Swap "vases" for "bowls" everywhere in the lines below and give them back with nothing else changed. Leave the pictures out.

##### Data records

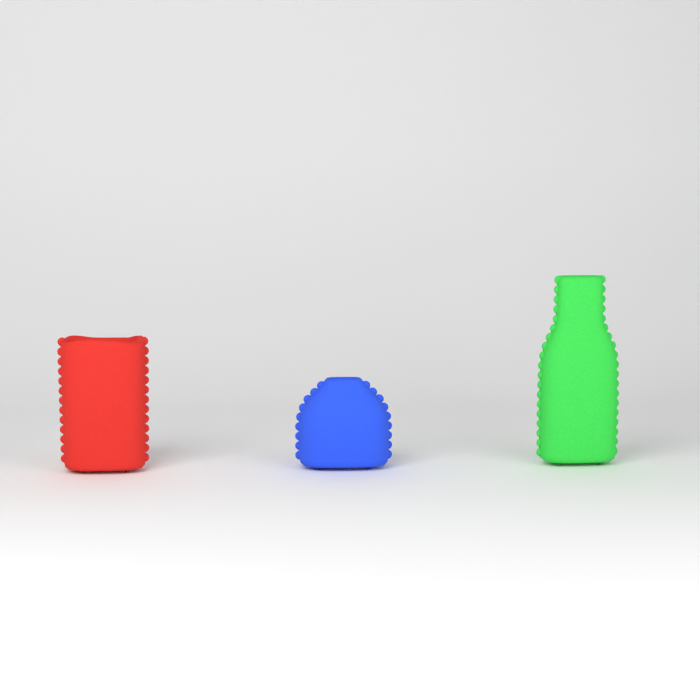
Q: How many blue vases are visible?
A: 1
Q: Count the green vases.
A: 1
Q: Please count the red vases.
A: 1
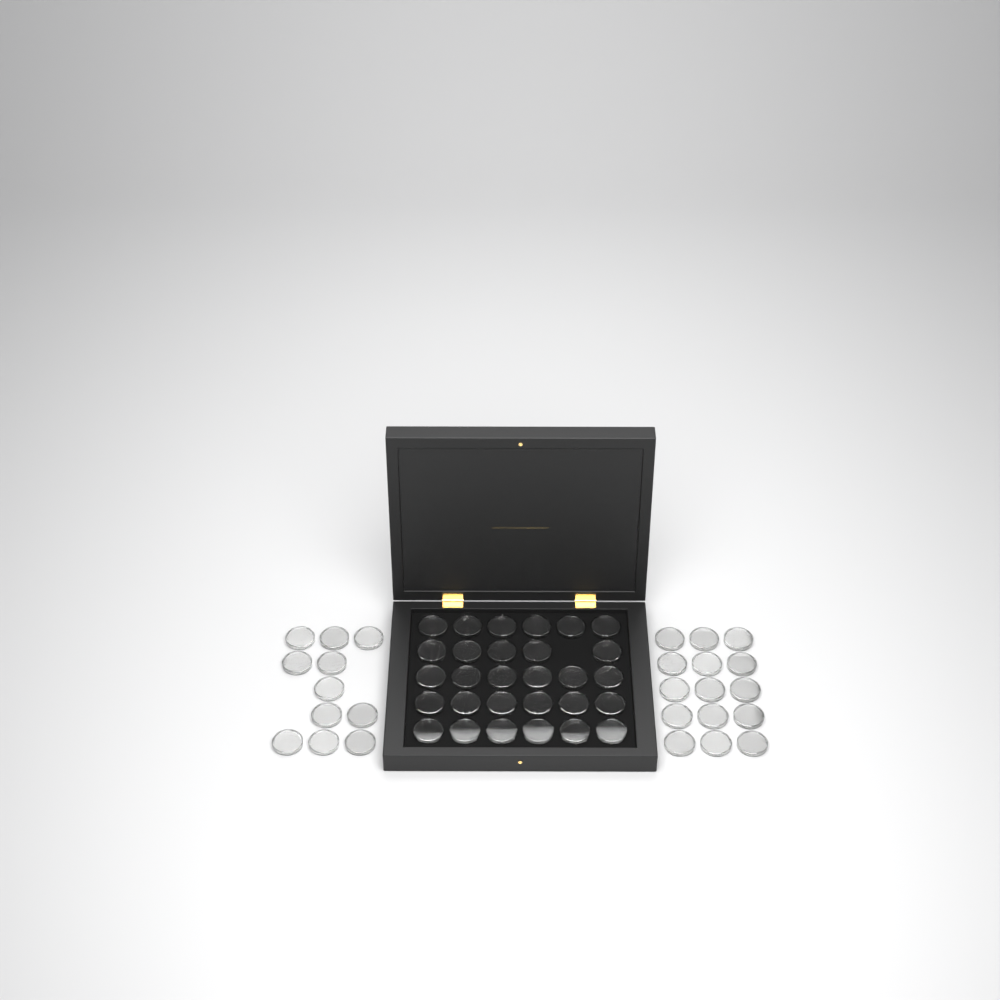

##########

▸ Expected answer:
Q: How many blue bowls are visible?
A: 1
Q: Count the green bowls.
A: 1
Q: Please count the red bowls.
A: 1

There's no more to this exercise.